With the most recent fuel increase of Ksh9 per litre of super, petrol, and diesel to retail at a staggering Ksh159.12, Ksh140, and Ksh127.94, respectively, in the capital Nairobi, commuters are forced to tighten their belts a little bit more as the matatu industry players continue to feel the pinch at the pump.
Matatus plying routes like Waiyaki Way and Mombasa Road have already increased their fares by Ksh10 to Ksh30.
According to the Matatu Owners Association (MOA) and the Federation of Public Transport Sector lobby, commuters have to endure the price hikes to breathe life into the sector that has been operating at a loss, especially when Covid-19 had struck.
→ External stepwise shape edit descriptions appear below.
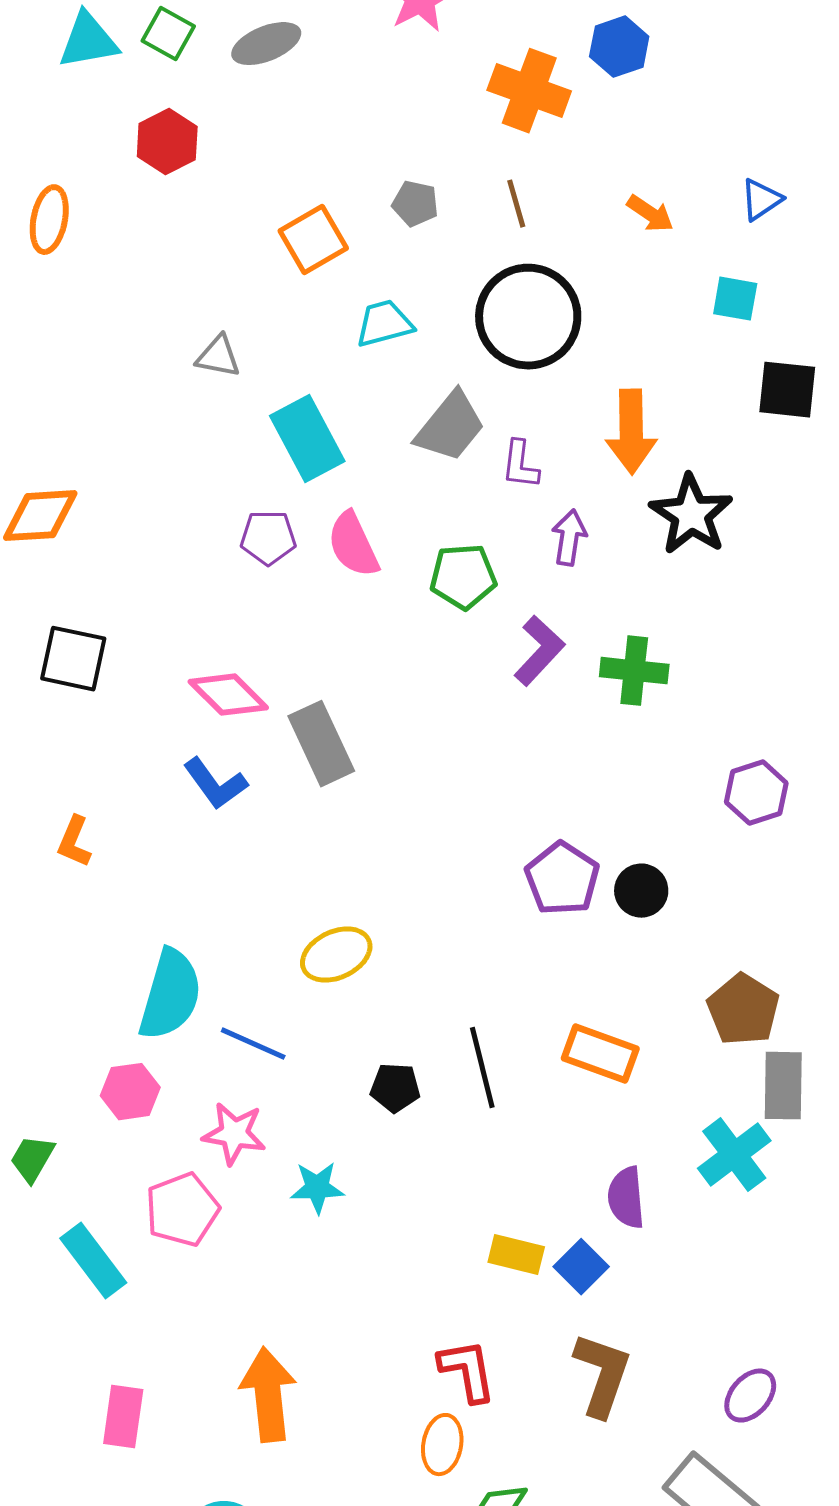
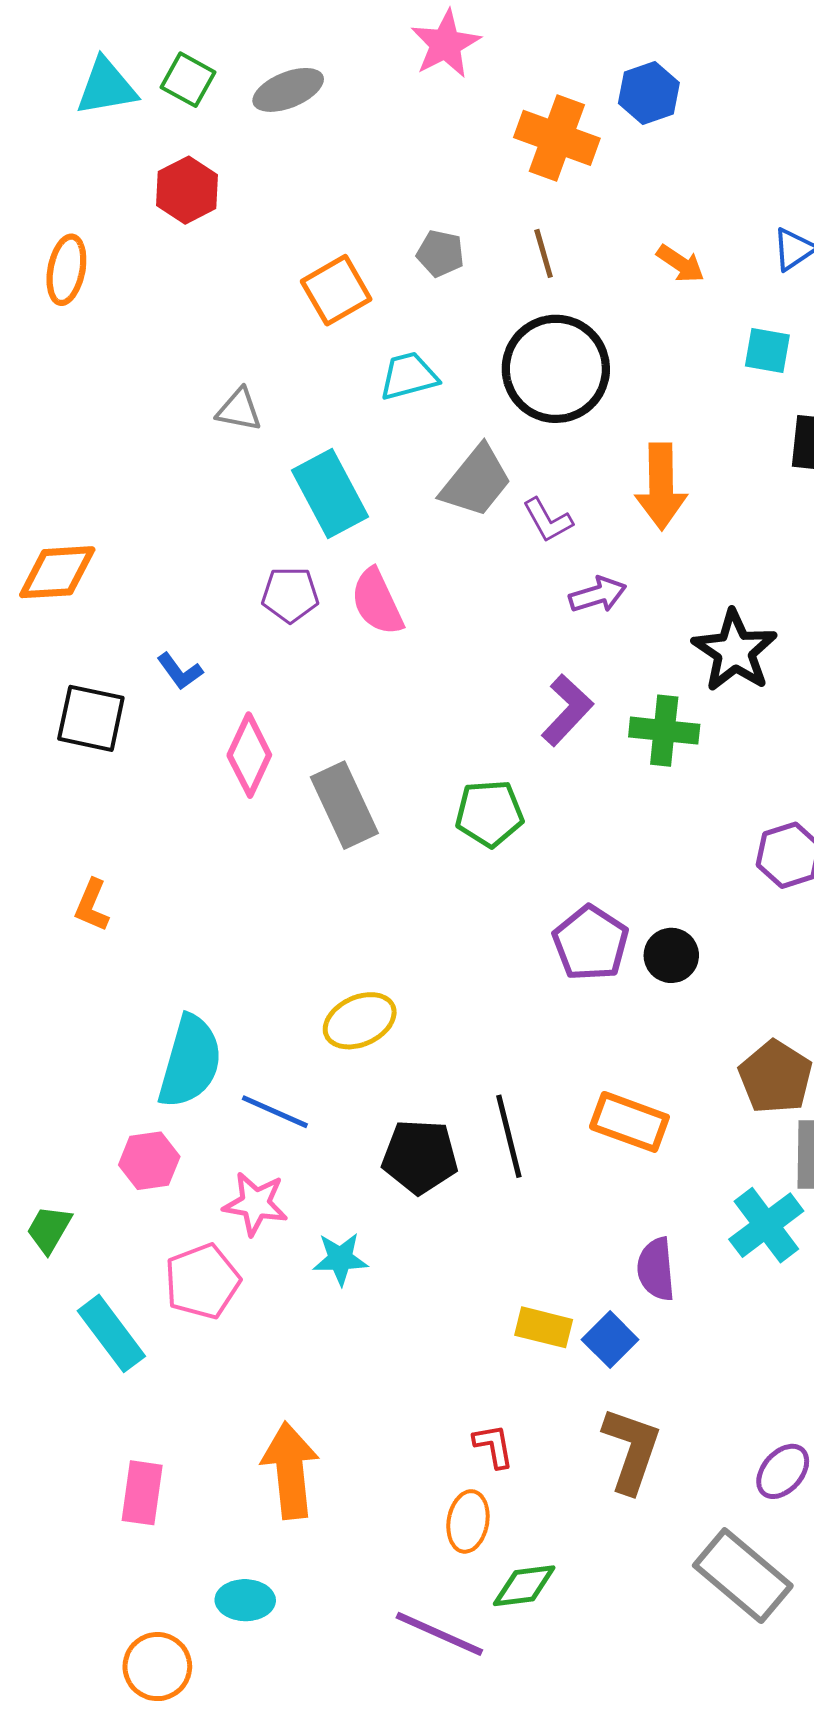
purple L-shape: (520, 465) -> (548, 520), turned -36
black star: (691, 515) -> (735, 651), moved
purple arrow: (569, 538) -> (598, 595), turned 64
green pentagon: (463, 577) -> (489, 813), moved
pink diamond: (228, 695) -> (249, 755), turned 70
blue L-shape: (215, 784) -> (180, 671), moved, size x0.7
black pentagon: (395, 1088) -> (420, 1157), size x1.5
red L-shape: (467, 1371) -> (494, 1446), size x0.7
“The federation hereby resolves that with effect from Monday, June 20, 2022, fares payable on public transport vehicles countrywide shall be adjusted upwards by 20 percent,” said lobby chairman Edwins Mukabanah.
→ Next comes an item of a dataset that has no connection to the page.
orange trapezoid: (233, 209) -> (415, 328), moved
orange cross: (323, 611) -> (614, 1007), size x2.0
Treasury Cabinet Secretary Ukur Yatani said that the climb in oil prices is one of the knock-on effects of the Russian-Ukrainian invasion that has accelerated the international price of crude oil and it is expected to stay at an elevated level for the duration of the war.
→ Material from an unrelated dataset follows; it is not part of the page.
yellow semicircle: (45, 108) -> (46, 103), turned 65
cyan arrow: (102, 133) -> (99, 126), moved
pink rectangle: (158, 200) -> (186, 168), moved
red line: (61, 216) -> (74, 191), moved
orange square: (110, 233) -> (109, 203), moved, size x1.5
“From the onset of the Russia-Ukraine War, there has been elevated volatility and uncertainty in the international oil markets given that Russia is the third-largest oil exporter in the world, commanding 11 percent of the global market share. This has resulted in significant increases in fuel prices in recent months to levels not seen since 2008, with an increase of more than 50 percent between December 2021 and May 2022, thus gravely impacting the cost of living,” Yatani said.
The cost of the fuel subsidy could eventually surpass its allocation in the National Budget, thus potentially escalating public debt to unsustainable levels and disrupting the Government’s plans to reduce the rate of debt accumulation. For this reason, a gradual adjustment in domestic fuel prices will be necessary in order to progressively eliminate the need for the fuel subsidy, possibly within the next financial year,” the CS added.
The turbocharged fuel prices are also a factor in the shoot in Kenya’s inflation rate to 7.1% in May from the previous 6.5% in April, hitting a 27-month high.